# Task instructions
Copy out every line of the data that contains the string "date", keeping each line whole. Only matches with the same capitalization count.
=-=-=-=-=
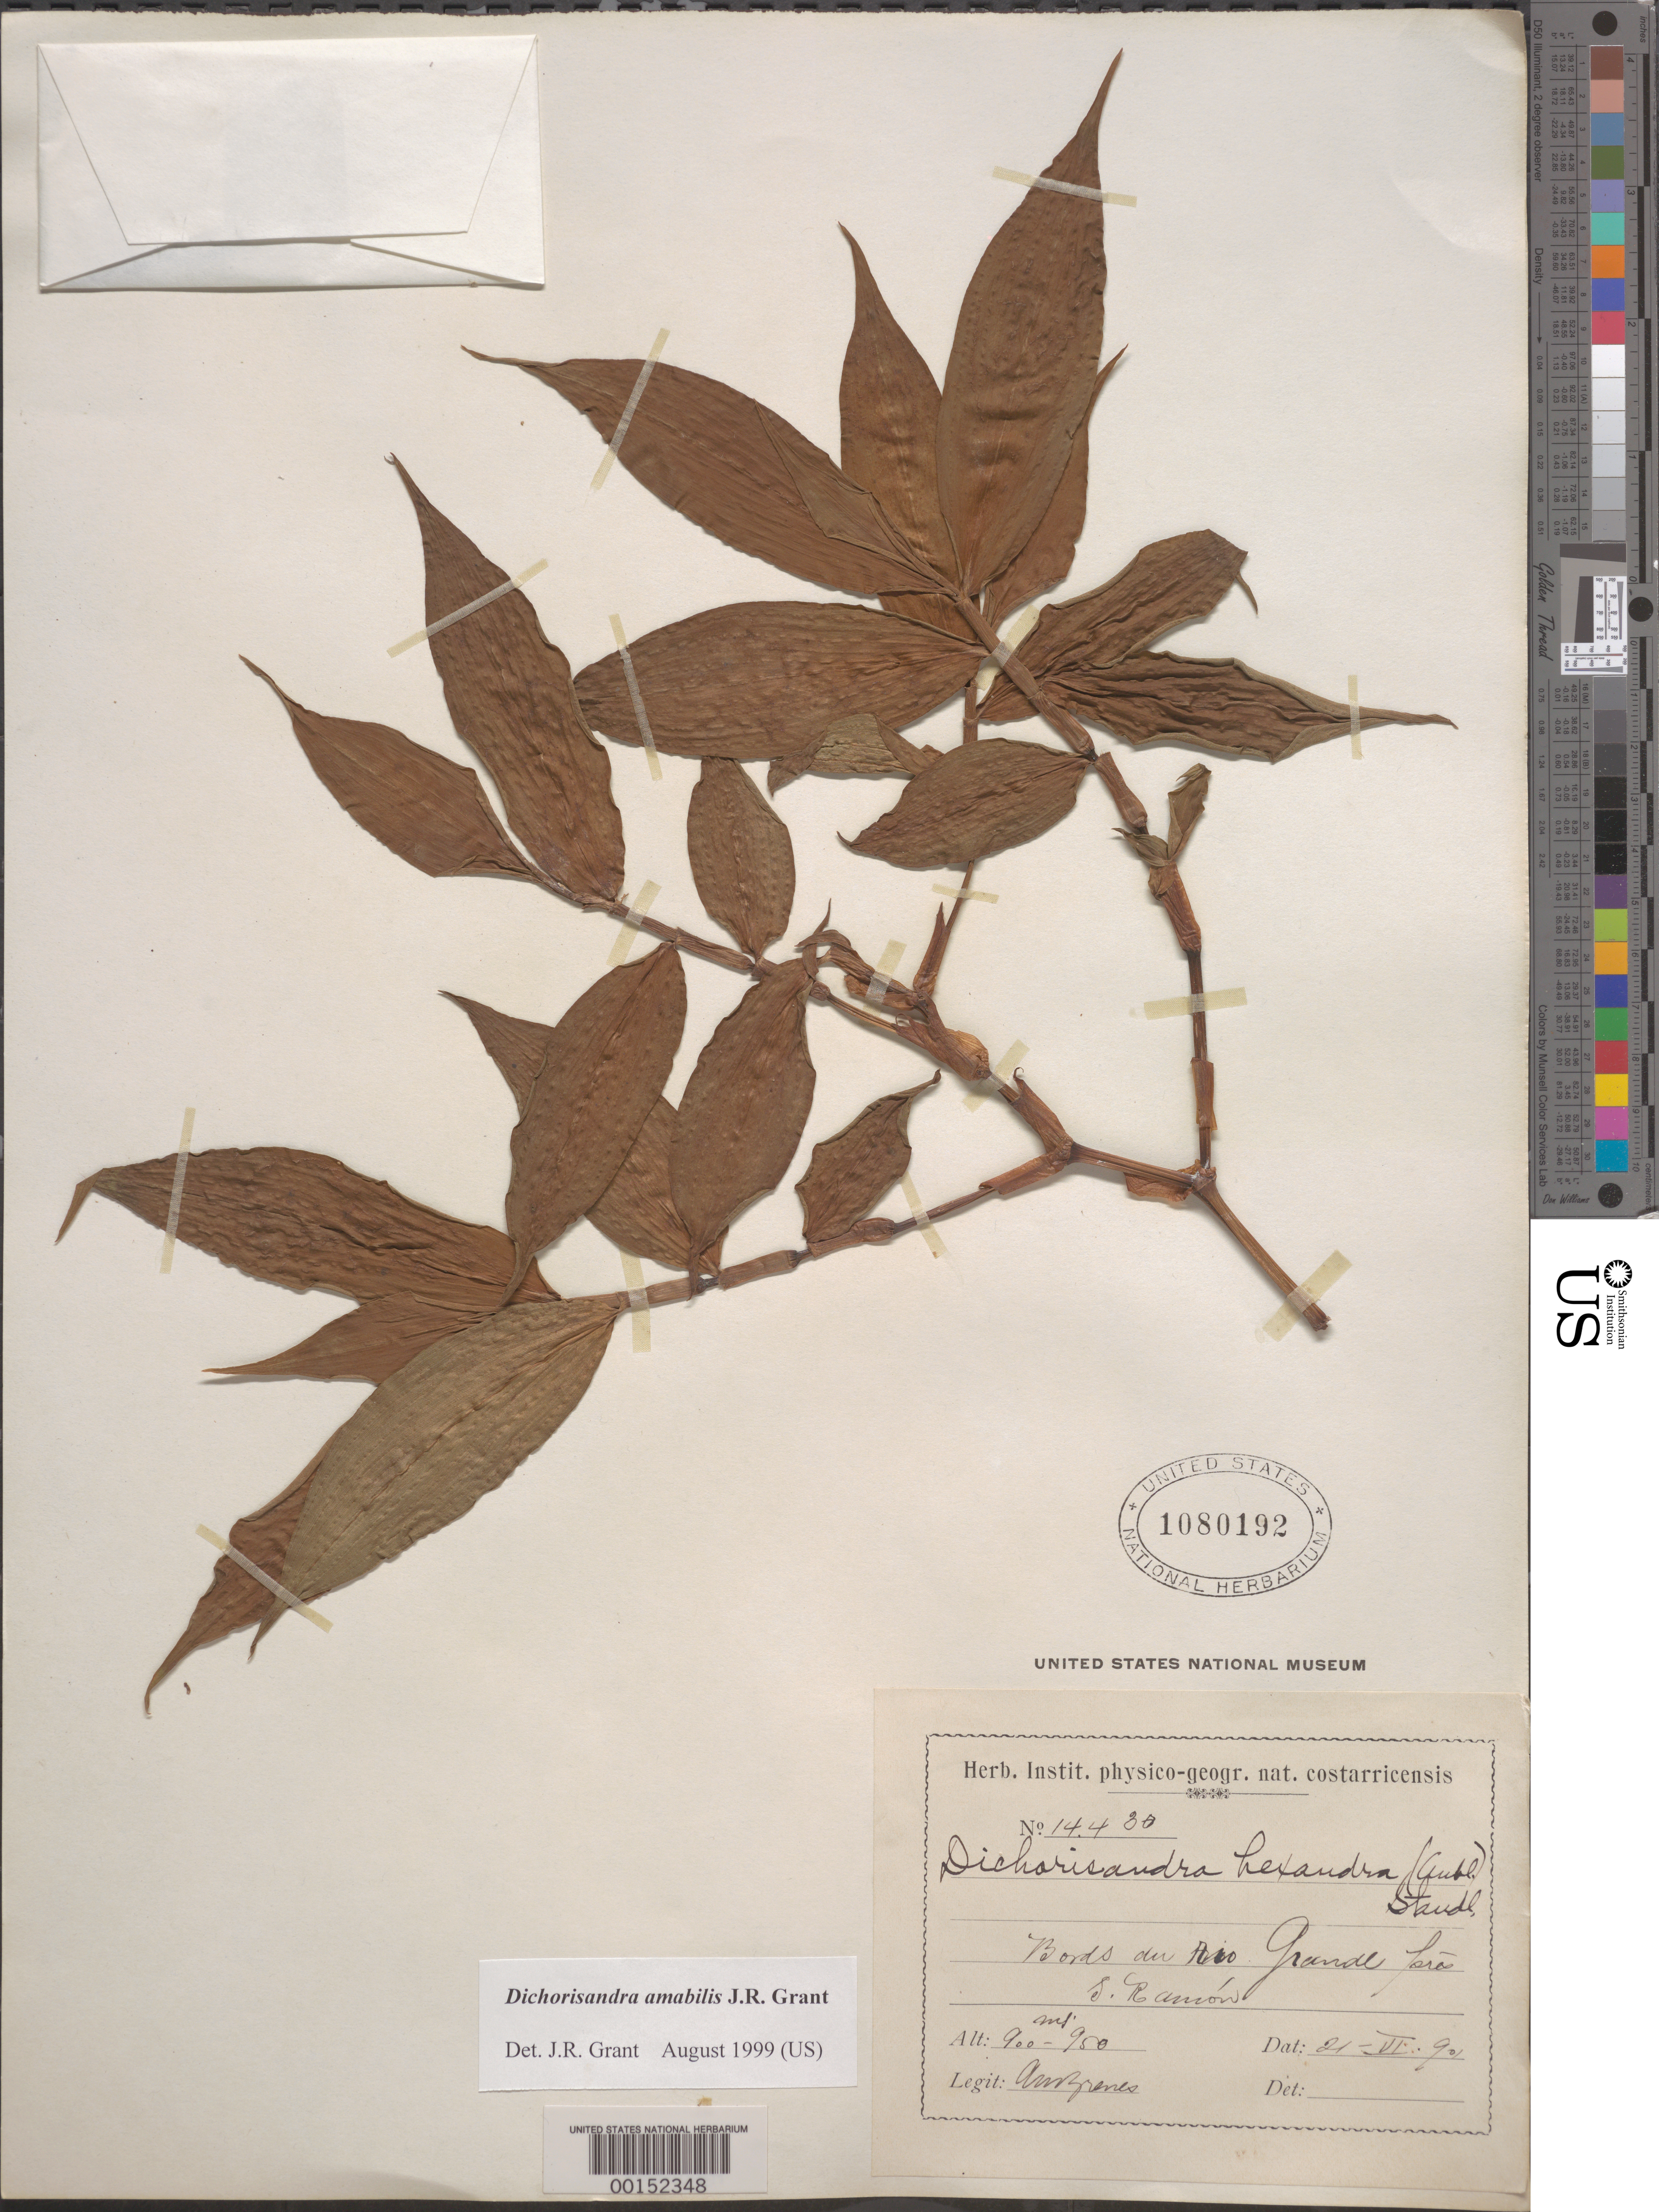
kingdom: Plantae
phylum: Tracheophyta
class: Liliopsida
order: Commelinales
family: Commelinaceae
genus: Dichorisandra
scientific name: Dichorisandra hexandra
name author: (Aubl.) Standl.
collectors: A. Brenes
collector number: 14430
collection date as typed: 21 Jun 1901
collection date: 1901-06-21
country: Costa Rica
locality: Rio Grande near S. Ramon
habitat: Riverbank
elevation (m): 900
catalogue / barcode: US 1080192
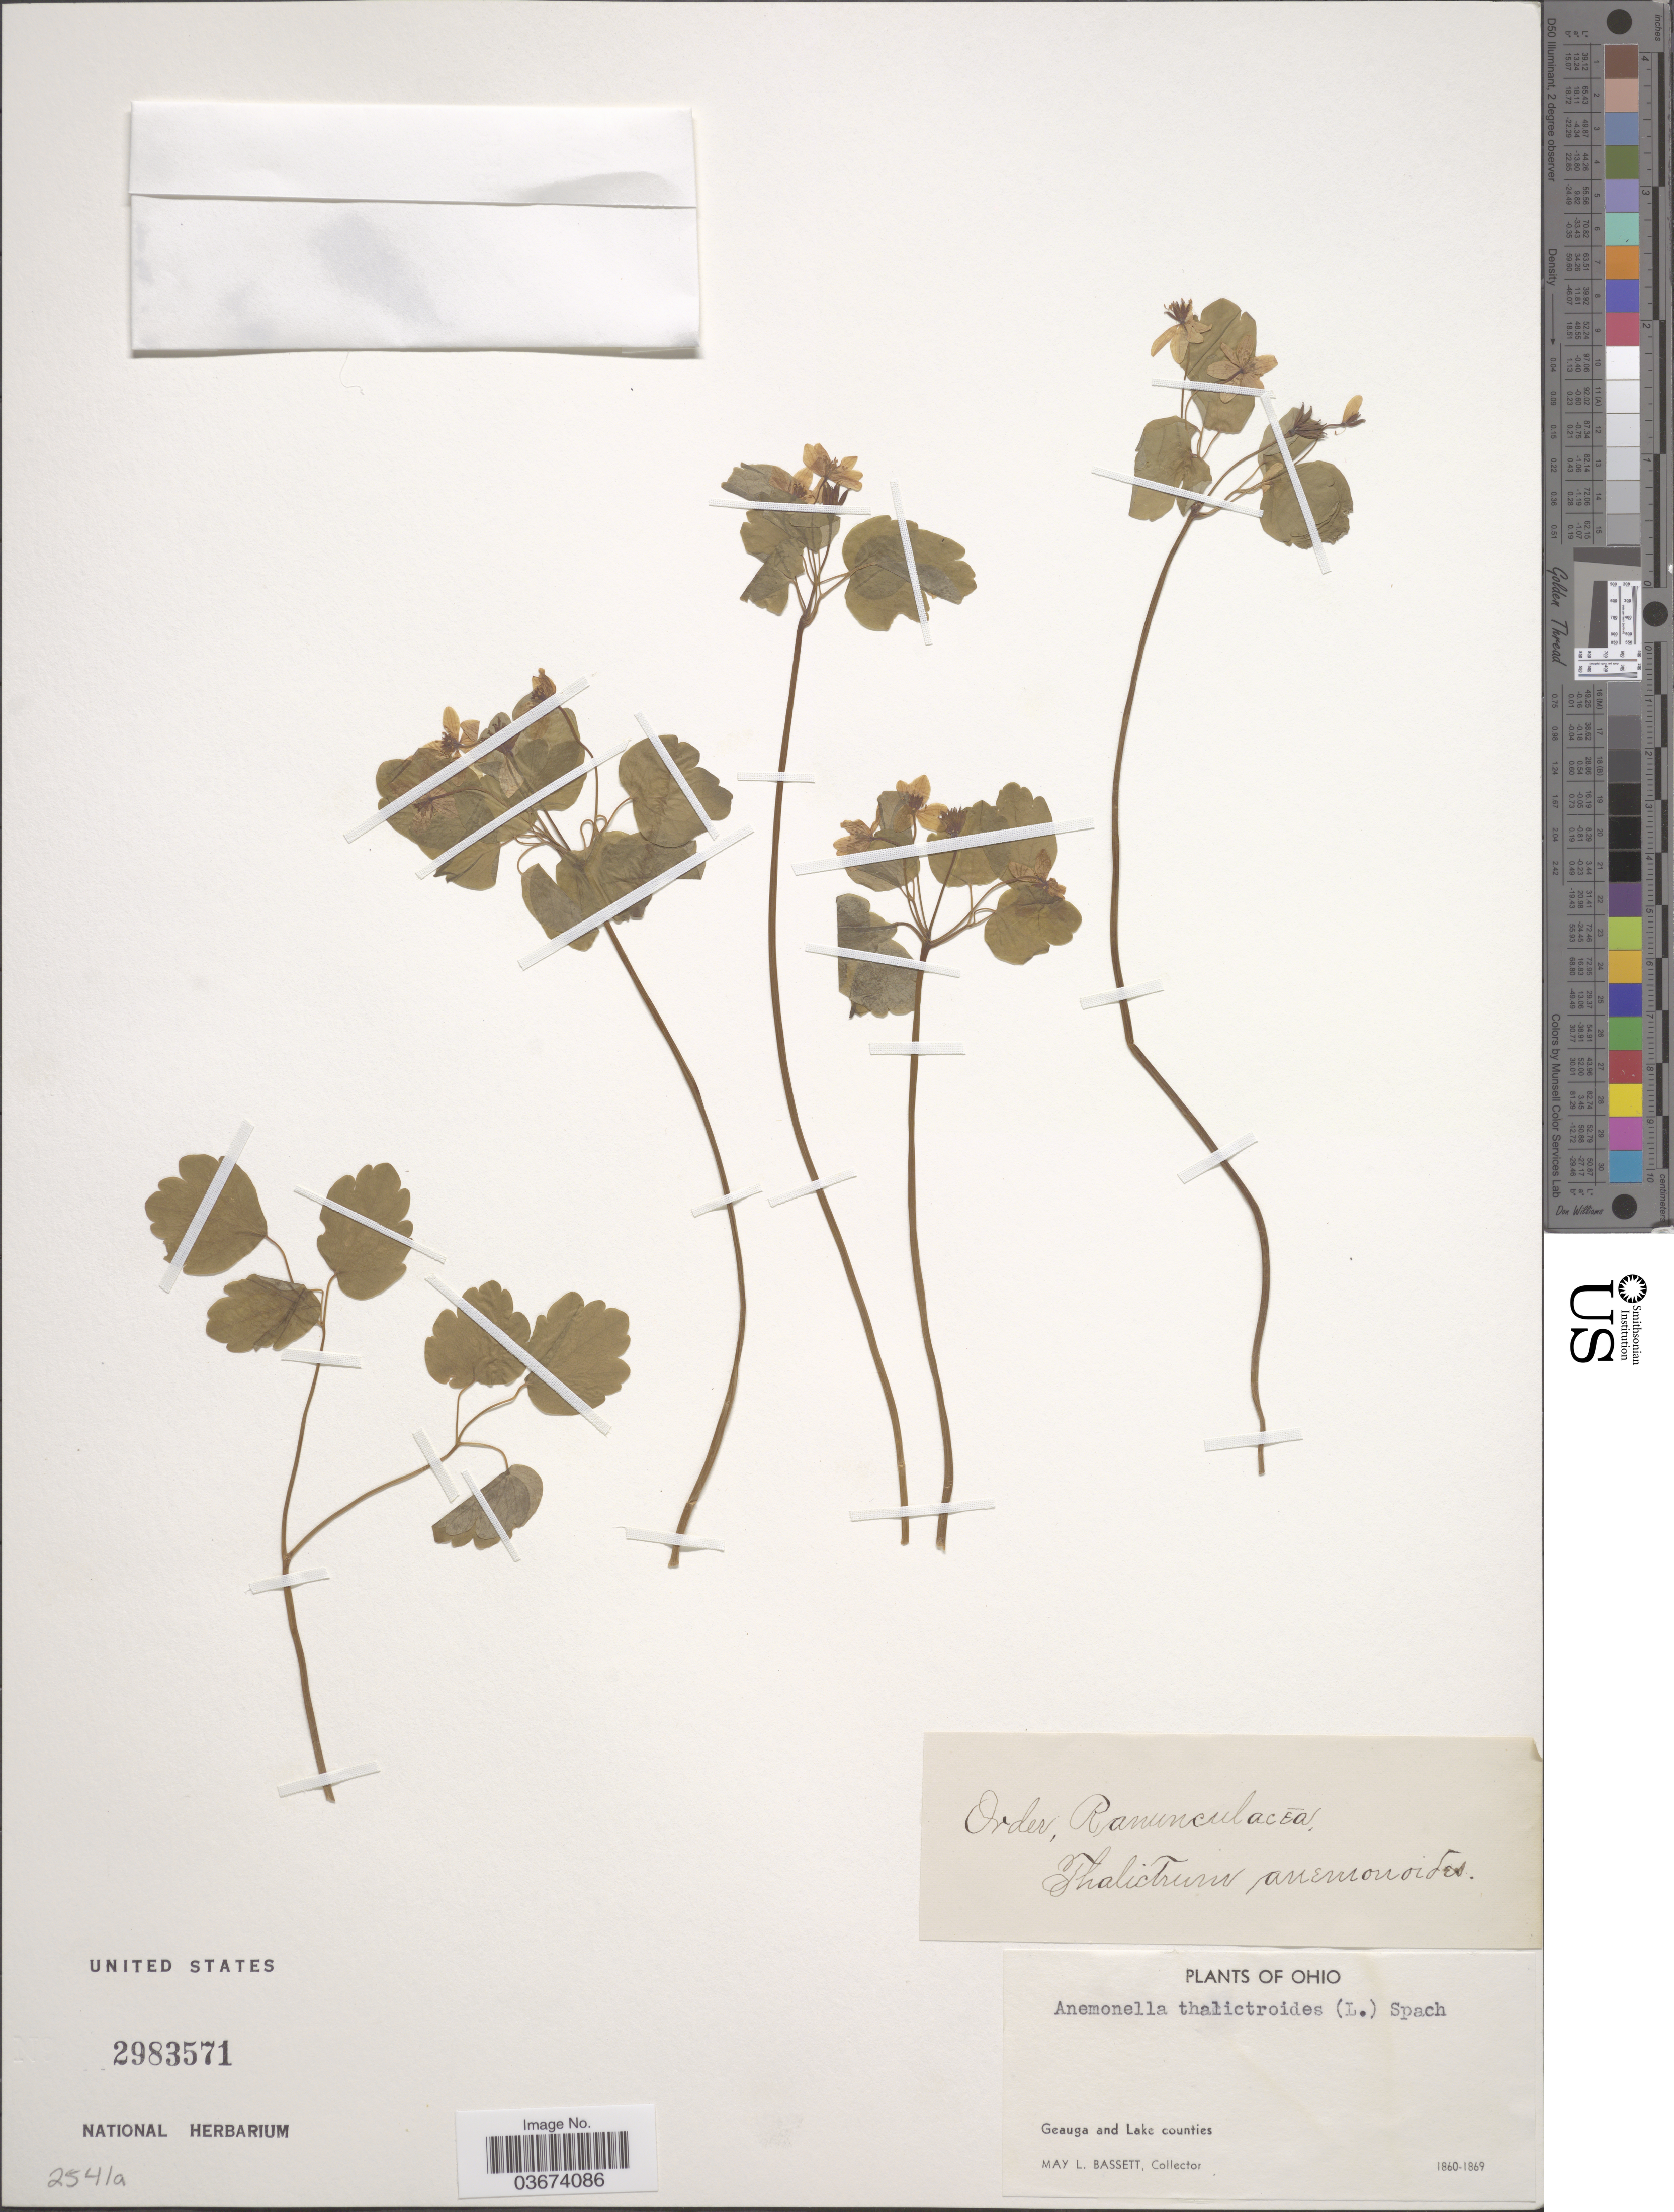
=-=-=-=-=
# Exercise result
collection date as typed: 21 Jun 1901
collection date: 1901-06-21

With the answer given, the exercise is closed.